> Information
● ● ● ● ●

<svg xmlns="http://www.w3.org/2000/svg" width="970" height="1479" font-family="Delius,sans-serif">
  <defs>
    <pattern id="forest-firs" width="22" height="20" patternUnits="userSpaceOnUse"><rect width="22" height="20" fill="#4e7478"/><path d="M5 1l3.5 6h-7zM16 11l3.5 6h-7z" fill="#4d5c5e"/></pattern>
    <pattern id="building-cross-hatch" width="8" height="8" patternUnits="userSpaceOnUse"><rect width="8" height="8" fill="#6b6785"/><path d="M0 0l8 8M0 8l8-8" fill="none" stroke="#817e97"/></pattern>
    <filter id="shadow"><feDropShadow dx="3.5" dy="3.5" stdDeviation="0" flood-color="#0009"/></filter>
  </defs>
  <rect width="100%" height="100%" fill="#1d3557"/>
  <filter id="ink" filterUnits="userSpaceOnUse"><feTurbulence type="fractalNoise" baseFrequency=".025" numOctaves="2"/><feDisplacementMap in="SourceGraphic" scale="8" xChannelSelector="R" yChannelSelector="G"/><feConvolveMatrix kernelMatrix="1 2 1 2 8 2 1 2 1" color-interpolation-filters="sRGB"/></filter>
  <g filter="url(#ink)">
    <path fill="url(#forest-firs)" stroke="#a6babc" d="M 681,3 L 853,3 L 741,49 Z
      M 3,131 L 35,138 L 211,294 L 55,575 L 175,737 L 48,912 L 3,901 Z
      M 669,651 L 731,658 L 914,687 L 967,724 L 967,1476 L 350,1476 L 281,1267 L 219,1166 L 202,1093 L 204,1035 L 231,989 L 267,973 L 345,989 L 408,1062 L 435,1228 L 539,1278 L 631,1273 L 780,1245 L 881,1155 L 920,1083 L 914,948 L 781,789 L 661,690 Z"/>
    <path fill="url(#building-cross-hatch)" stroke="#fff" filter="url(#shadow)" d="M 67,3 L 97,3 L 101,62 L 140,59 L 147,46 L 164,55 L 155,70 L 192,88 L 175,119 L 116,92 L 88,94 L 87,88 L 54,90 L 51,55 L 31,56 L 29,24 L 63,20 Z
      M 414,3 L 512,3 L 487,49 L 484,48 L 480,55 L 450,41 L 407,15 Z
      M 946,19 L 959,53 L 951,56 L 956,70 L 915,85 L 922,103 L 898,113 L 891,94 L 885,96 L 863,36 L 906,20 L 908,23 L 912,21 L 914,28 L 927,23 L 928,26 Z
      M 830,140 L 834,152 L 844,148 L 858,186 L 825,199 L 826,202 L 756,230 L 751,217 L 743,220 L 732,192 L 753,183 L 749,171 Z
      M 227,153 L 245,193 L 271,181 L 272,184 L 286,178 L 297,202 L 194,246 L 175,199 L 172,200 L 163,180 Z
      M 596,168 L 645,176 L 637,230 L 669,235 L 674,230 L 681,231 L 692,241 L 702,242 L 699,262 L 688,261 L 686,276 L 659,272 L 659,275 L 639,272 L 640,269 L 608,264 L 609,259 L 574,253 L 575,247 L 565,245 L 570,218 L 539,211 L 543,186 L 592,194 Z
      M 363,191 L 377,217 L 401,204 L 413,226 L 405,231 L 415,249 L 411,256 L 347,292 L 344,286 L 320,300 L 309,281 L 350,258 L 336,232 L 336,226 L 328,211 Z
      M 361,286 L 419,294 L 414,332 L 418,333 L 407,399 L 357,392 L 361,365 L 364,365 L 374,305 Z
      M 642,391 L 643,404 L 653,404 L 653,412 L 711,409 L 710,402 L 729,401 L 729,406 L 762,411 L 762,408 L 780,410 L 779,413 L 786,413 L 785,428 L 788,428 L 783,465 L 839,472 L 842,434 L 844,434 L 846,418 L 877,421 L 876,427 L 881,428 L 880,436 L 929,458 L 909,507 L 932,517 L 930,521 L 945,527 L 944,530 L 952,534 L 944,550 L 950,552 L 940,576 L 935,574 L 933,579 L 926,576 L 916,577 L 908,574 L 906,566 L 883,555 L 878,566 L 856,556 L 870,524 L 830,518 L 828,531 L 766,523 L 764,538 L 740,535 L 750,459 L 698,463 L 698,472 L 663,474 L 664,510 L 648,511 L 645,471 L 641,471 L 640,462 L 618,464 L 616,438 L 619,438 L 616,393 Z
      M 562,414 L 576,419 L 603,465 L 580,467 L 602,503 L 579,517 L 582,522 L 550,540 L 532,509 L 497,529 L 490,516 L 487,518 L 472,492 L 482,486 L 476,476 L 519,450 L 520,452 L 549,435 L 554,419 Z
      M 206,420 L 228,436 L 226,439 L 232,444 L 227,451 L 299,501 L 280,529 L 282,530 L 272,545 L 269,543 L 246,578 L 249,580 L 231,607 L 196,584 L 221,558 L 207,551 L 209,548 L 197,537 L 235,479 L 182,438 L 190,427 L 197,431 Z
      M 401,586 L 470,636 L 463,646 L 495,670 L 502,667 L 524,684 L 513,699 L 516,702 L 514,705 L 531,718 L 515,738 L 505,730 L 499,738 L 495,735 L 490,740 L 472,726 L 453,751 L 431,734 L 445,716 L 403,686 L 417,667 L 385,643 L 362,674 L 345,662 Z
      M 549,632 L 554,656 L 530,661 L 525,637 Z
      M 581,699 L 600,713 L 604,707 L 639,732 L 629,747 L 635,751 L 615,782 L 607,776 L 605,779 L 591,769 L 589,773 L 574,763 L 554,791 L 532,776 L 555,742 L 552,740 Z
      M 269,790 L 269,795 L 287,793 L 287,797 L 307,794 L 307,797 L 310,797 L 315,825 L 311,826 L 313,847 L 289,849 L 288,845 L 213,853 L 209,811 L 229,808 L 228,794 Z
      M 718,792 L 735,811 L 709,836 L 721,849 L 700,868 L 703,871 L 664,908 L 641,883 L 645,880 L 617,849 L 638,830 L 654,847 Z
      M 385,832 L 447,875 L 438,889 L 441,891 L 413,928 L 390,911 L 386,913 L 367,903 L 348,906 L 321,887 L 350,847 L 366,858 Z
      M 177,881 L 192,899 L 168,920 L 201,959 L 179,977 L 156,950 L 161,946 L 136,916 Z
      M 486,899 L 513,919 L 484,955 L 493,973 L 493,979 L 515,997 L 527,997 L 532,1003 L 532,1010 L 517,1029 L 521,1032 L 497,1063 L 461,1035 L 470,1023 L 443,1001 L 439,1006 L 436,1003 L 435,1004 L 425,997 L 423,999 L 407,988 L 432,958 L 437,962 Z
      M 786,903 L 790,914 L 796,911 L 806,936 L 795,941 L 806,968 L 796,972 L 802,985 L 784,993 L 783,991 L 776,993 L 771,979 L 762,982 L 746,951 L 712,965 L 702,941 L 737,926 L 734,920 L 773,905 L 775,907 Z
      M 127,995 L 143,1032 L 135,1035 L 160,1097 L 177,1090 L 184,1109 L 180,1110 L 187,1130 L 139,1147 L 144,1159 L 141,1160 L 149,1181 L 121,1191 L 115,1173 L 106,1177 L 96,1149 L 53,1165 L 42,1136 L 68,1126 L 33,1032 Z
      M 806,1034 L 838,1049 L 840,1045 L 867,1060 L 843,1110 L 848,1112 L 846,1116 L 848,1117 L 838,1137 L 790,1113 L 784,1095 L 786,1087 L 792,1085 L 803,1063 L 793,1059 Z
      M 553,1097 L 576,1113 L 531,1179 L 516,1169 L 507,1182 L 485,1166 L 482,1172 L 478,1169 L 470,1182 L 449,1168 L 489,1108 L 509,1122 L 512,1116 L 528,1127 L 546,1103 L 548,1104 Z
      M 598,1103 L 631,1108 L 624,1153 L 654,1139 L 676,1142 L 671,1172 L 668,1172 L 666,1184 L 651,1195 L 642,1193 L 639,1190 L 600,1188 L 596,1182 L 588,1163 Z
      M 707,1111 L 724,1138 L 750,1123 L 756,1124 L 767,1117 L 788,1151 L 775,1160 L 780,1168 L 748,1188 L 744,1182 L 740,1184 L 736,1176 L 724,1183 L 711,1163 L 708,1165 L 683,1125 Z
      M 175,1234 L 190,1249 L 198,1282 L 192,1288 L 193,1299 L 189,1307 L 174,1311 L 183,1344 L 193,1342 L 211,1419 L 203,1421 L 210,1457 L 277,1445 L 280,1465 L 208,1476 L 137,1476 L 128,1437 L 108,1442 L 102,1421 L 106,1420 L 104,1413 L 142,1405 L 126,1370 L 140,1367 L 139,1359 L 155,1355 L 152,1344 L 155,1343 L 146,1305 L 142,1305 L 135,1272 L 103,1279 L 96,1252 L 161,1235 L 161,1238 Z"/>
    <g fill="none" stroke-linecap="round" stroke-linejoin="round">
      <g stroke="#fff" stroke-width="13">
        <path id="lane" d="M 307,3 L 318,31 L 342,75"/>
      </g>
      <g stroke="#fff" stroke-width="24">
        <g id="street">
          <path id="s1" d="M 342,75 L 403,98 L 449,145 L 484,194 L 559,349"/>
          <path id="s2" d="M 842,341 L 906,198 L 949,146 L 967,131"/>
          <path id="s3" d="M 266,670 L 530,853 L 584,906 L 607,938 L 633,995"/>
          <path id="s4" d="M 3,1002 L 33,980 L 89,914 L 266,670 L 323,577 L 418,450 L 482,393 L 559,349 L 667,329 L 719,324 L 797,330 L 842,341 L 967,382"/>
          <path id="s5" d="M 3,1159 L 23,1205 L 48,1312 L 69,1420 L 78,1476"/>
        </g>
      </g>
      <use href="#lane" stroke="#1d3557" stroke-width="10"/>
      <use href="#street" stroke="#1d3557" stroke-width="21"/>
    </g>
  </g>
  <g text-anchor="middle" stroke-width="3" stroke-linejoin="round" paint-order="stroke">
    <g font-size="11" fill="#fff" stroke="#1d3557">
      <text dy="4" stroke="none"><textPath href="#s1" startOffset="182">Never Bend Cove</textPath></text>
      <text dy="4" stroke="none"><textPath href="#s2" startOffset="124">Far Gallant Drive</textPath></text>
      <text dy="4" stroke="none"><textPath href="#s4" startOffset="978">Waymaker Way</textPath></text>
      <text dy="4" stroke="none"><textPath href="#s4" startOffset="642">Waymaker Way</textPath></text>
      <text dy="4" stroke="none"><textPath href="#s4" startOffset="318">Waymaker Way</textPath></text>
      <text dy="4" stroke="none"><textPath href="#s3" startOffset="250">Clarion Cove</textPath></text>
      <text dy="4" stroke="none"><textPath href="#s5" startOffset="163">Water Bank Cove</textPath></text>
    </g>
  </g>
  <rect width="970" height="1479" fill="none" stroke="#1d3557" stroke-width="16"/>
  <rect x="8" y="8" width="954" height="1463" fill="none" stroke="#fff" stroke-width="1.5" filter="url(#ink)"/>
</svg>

● ● ● ● ●

Scan the records for the word "round" and copy every line where it is found.

    <g fill="none" stroke-linecap="round" stroke-linejoin="round">
  <g text-anchor="middle" stroke-width="3" stroke-linejoin="round" paint-order="stroke">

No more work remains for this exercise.